The price of oil has always been a major influence. Following the 1973 oil price crisis, the outbreak of the Iranian Revolution in 1979 and fed by fundamental imbalances in the market, oil prices rose steeply.
Trade Unions were another force on inflationary issues in the 1970s when their power over governments seemed unbreakable. Employment has traditionally had an effect on inflation where low unemployment poses a danger of wage increases.
Today
Compared with the rates we saw in the 70s, today’s official inflation figures seem benign. However, the Bank of England, European Central Bank and various economists have made it clear that they have serious concerns about the rise in the cost of living.
One worry is that the economic climate of recent years has been similar to that in the 1960s. The growth of China, for example, with its rapid productivity and incredible capital growth, has been likened to Japan and Germany’s similar fast industrial growth and increasing productivity.

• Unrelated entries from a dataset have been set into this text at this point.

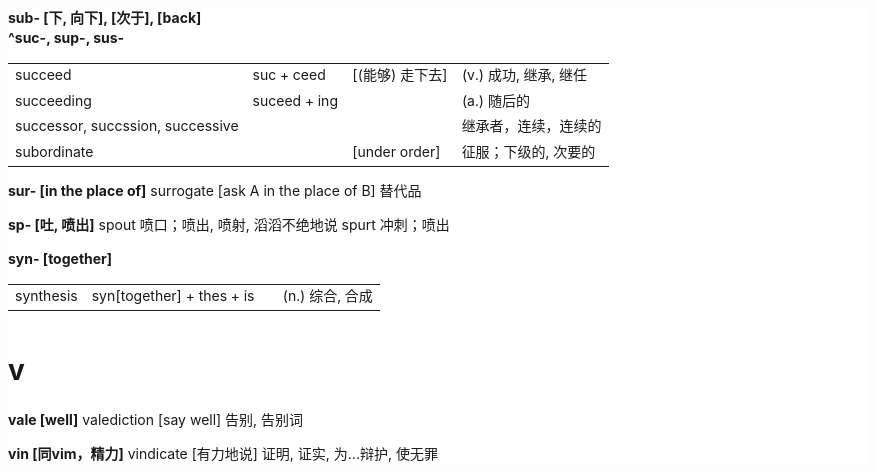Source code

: **sub- [下, 向下], [次于], [back]** <br> **^suc-, sup-, sus-**

|||||
|---|---|---|---
|succeed | suc + ceed | [(能够) 走下去] | (v.) 成功, 继承, 继任
|succeeding | suceed + ing | | (a.) 随后的
|successor, succssion, successive| | | 继承者，连续，连续的
|subordinate| |[under order]| 征服；下级的, 次要的

**sur- [in the place of]**
surrogate [ask A in the place of B] 替代品

**sp- [吐, 喷出]**
spout 喷口；喷出, 喷射, 滔滔不绝地说
spurt 冲刺；喷出

**syn- [together]**

|||||
|---|---|---|---
|synthesis| syn[together] + thes + is|| (n.) 综合, 合成

# v

**vale [well]**
valediction [say well] 告别, 告别词

**vin [同vim，精力]**
vindicate [有力地说] 证明, 证实, 为...辩护, 使无罪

Throughout Europe, higher costs are causing companies to put up their prices, wages (which represent around 70 per cent of a company’s costs) are rising in key parts of the world and some oil exporting countries are spending their profits on infrastructure, fuelling competition for global capital.

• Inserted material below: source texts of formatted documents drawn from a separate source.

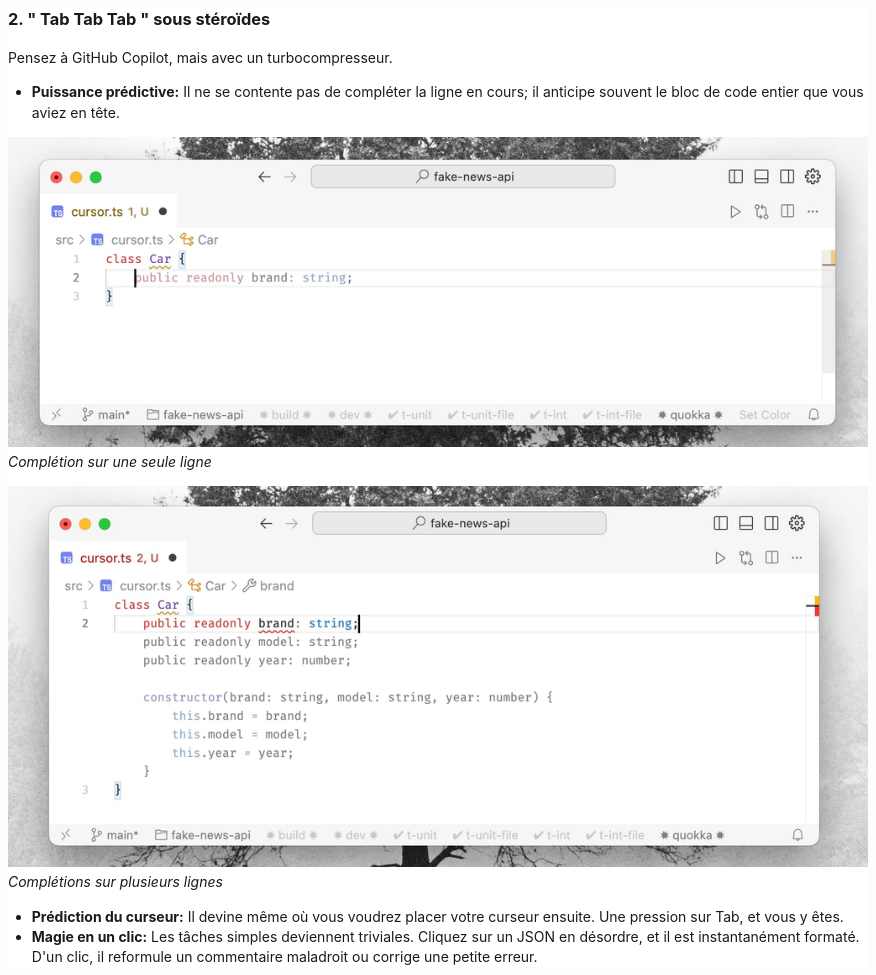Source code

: ### 2. " Tab Tab Tab " sous stéroïdes

Pensez à GitHub Copilot, mais avec un turbocompresseur.
- **Puissance prédictive:** Il ne se contente pas de compléter la ligne en cours; il anticipe souvent le bloc de code entier que vous aviez en tête.

![](assets/single-line.jpg)
*Complétion sur une seule ligne*

![](assets/multi-line.jpg)
*Complétions sur plusieurs lignes*

- **Prédiction du curseur:** Il devine même où vous voudrez placer votre curseur ensuite. Une pression sur Tab, et vous y êtes.
- **Magie en un clic:** Les tâches simples deviennent triviales. Cliquez sur un JSON en désordre, et il est instantanément formaté. D'un clic, il reformule un commentaire maladroit ou corrige une petite erreur.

Energy prices continue to be the bane of rising inflation pressured by increasing demand and supply concern. The invasion of Iraq a few years ago caused the price of oil to soar and ongoing hostilities mean it remains high. This affects the consumer directly (high petrol costs and utility bills) and indirectly (manufactures increase prices to cover costs).

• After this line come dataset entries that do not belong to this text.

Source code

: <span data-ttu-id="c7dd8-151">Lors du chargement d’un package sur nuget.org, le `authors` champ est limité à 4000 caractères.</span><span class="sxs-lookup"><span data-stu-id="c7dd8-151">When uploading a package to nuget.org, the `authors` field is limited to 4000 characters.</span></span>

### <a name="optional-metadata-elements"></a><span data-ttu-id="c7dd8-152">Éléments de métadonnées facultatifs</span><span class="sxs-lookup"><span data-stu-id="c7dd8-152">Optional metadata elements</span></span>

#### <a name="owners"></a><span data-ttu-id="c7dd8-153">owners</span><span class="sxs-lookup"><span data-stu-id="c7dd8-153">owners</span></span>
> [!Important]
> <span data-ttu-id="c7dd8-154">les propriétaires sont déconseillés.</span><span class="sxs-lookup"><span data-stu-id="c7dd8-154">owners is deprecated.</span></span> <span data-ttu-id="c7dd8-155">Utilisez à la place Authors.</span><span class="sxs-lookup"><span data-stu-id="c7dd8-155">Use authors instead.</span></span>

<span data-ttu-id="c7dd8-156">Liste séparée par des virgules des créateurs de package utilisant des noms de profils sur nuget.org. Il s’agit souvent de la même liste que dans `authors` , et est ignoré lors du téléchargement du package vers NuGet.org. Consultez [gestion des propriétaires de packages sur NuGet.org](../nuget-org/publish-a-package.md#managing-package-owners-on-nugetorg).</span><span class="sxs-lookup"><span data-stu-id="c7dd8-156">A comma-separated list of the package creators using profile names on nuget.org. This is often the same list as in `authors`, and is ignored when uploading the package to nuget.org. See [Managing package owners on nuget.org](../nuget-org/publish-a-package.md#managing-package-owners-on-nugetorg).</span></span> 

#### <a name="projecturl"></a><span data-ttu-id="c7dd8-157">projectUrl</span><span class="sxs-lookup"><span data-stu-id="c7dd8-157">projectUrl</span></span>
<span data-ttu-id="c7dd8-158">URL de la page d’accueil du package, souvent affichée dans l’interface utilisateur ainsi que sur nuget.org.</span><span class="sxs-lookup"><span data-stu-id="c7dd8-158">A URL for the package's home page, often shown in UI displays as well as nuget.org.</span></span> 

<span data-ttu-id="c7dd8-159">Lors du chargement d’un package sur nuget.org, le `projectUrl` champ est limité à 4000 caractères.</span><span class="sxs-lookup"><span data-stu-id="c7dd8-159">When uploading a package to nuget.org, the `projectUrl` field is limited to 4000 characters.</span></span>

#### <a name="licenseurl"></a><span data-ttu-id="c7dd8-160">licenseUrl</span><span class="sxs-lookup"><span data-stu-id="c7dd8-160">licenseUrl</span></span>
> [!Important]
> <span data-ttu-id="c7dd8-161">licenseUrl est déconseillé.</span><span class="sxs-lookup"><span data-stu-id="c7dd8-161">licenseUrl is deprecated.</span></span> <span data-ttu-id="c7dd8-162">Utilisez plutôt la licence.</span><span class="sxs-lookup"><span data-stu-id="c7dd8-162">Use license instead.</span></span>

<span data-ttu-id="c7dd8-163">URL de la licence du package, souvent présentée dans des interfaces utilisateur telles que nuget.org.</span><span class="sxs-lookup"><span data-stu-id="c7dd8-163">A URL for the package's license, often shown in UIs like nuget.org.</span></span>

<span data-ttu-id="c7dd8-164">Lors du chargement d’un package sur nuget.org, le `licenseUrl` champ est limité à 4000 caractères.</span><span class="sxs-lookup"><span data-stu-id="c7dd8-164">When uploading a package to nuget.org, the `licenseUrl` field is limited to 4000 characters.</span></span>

Inflation, as always, can be affected by outside influences, often unpredictable, such as wars, climate, extreme weather patterns and political unrest.
While inflation has dropped back over the last month, many analysts expect this to be short lived. And there is evidence that battling inflation is even harder today than in the 1980s since the short-run links between economic growth and inflation are declining.
Nonetheless, inflation is unlikely to rise back to its 70s heights. One reason why it rocketed then was a series of errors by policy makers, which are unlikely to be repeated.
While the price of oil remains an issue, we also have positive supply shocks: cheap goods from China, new technology, internet shopping which helps keep prices low and so on. Consumers today have different shopping lists to those of the 1970s, but even the price of mobile phones, iPods, computers and so on have fallen dramatically over recent years.
Some analysts expect that in the long term inflation will rise faster than in the short-term, signalling inflationary pressures to come. Once high inflation gets into the economy it is difficult to fell. Just under a year ago, the Bank of England’s chief economist, Charles Bean, said: “If inflation has settled above target, a deeper or more prolonged slowdown is potentially required to bring it down. That puts an even greater premium on keeping inflation expectations well-anchored around the target”.
No one really knows what causes inflation or exactly how to restrain it. Central banks use interest rates and are keeping a watchful eye on it. One thing is certain – lessons have been made in the past and nobody wants history to repeat itself.